Task statement =
Below are records; quote them exactly from the first line through the line that contains "11 days ago".

Provided data =

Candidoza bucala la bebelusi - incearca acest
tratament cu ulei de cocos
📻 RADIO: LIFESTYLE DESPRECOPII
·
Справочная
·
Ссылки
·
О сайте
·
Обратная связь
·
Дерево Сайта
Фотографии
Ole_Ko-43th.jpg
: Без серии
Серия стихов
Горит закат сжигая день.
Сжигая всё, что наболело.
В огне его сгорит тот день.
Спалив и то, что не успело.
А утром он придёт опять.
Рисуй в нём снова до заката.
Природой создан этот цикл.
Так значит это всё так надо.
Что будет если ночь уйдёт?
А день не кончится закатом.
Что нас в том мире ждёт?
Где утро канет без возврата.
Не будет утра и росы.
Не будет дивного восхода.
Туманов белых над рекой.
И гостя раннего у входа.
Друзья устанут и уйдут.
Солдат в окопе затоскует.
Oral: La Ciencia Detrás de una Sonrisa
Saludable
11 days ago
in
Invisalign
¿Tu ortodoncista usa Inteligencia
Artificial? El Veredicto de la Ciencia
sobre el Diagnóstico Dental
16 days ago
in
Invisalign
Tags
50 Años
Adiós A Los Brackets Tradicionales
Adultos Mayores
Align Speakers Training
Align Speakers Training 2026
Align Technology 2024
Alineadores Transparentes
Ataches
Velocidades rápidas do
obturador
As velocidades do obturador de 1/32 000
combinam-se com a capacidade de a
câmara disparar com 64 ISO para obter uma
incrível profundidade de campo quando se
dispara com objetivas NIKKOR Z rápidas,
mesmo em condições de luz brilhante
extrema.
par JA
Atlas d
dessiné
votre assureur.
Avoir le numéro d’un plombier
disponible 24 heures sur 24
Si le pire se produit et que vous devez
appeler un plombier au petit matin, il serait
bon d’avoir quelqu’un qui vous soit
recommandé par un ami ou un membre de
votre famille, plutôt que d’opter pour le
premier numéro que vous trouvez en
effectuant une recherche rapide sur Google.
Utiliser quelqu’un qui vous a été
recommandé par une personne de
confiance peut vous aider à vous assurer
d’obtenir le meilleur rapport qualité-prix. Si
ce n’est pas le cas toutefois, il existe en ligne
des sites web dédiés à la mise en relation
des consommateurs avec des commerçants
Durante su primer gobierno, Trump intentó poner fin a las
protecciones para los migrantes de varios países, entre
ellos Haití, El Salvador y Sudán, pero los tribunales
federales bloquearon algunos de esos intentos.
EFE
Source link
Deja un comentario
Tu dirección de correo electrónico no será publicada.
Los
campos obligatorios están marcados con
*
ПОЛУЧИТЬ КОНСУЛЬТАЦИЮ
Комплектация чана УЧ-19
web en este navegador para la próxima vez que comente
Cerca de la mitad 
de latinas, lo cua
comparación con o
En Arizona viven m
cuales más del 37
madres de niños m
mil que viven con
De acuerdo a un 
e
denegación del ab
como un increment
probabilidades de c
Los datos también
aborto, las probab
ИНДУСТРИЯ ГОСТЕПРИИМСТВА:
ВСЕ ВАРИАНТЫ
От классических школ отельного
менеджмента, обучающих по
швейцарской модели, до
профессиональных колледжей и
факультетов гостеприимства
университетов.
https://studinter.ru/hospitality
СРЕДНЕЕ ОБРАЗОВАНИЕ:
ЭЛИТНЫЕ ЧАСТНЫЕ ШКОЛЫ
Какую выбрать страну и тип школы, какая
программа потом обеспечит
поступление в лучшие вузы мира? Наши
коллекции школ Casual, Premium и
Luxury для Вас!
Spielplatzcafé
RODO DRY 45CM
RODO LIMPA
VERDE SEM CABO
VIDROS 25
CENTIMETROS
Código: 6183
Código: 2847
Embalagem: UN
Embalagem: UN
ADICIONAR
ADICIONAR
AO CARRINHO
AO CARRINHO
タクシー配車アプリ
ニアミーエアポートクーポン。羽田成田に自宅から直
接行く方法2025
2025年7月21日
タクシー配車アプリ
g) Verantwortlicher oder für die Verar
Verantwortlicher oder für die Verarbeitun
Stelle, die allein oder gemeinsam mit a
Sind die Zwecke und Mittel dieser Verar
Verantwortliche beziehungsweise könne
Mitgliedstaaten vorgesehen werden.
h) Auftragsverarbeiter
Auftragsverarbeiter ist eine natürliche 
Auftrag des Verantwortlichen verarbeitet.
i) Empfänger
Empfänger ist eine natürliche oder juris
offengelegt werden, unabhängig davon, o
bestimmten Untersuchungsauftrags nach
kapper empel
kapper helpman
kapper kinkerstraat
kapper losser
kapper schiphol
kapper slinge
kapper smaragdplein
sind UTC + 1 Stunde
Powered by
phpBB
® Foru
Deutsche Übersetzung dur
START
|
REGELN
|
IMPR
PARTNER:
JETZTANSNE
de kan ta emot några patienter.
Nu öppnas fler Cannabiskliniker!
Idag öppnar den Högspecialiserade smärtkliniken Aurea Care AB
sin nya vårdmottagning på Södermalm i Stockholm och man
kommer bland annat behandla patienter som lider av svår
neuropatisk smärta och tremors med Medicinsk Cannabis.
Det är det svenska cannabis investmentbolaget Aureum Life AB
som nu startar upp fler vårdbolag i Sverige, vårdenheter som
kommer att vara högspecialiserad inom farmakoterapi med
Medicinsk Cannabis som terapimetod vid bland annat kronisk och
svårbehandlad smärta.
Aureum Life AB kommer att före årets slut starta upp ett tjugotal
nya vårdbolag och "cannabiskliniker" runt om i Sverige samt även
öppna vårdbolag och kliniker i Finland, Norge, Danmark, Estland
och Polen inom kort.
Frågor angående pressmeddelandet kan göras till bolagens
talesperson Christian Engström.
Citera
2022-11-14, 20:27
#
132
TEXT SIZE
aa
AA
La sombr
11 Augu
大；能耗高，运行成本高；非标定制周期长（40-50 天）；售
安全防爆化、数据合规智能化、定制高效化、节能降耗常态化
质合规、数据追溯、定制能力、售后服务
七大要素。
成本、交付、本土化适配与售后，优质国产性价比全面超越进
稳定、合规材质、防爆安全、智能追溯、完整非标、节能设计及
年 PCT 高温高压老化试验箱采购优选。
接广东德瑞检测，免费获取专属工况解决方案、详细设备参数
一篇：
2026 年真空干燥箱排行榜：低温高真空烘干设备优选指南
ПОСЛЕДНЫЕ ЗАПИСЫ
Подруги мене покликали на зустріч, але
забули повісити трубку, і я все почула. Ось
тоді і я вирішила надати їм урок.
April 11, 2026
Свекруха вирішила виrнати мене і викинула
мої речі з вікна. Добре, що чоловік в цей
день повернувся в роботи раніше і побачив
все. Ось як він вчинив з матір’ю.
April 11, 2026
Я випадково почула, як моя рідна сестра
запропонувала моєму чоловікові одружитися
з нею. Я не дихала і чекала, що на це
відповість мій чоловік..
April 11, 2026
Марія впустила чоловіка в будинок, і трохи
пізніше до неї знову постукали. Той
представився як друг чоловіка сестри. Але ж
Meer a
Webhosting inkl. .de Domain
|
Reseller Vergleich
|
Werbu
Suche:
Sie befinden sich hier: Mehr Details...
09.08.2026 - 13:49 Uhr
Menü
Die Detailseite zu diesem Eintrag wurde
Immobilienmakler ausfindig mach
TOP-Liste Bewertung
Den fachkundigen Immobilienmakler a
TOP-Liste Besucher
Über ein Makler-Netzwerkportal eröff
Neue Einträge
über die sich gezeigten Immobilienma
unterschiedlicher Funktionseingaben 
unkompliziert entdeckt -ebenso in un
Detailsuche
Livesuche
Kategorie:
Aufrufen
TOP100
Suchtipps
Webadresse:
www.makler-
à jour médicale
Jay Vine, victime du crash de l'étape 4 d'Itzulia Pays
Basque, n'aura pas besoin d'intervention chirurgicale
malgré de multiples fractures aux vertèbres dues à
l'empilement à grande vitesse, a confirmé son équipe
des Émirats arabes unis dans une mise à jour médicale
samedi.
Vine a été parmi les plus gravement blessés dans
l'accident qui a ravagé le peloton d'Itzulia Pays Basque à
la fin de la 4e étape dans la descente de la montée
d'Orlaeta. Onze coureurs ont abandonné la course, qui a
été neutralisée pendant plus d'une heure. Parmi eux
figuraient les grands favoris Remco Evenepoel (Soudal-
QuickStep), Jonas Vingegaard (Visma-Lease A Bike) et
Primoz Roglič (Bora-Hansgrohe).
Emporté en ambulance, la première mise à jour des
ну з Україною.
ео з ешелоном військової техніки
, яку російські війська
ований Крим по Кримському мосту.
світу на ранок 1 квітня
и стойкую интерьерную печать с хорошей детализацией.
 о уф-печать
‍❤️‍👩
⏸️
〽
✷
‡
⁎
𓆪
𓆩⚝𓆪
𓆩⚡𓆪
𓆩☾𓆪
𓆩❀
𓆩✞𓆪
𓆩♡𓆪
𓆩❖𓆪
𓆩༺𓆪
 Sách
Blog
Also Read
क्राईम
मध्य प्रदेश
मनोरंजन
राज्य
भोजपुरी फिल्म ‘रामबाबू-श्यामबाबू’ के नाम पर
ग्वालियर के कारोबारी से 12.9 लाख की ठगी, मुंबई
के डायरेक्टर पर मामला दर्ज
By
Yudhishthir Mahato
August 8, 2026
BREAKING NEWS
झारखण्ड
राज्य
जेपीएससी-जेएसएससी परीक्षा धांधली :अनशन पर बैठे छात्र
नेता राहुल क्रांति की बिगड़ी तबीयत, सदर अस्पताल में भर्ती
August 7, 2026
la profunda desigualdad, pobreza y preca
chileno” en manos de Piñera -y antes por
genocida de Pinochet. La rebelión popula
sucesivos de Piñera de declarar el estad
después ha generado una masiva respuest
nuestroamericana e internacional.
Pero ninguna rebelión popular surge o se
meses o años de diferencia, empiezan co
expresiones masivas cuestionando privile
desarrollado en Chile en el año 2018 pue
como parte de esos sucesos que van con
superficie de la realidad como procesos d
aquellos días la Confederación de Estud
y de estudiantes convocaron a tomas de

Answer box =
Candidoza bucala la bebelusi - incearca acest
tratament cu ulei de cocos
📻 RADIO: LIFESTYLE DESPRECOPII
·
Справочная
·
Ссылки
·
О сайте
·
Обратная связь
·
Дерево Сайта
Фотографии
Ole_Ko-43th.jpg
: Без серии
Серия стихов
Горит закат сжигая день.
Сжигая всё, что наболело.
В огне его сгорит тот день.
Спалив и то, что не успело.
А утром он придёт опять.
Рисуй в нём снова до заката.
Природой создан этот цикл.
Так значит это всё так надо.
Что будет если ночь уйдёт?
А день не кончится закатом.
Что нас в том мире ждёт?
Где утро канет без возврата.
Не будет утра и росы.
Не будет дивного восхода.
Туманов белых над рекой.
И гостя раннего у входа.
Друзья устанут и уйдут.
Солдат в окопе затоскует.
Oral: La Ciencia Detrás de una Sonrisa
Saludable
11 days ago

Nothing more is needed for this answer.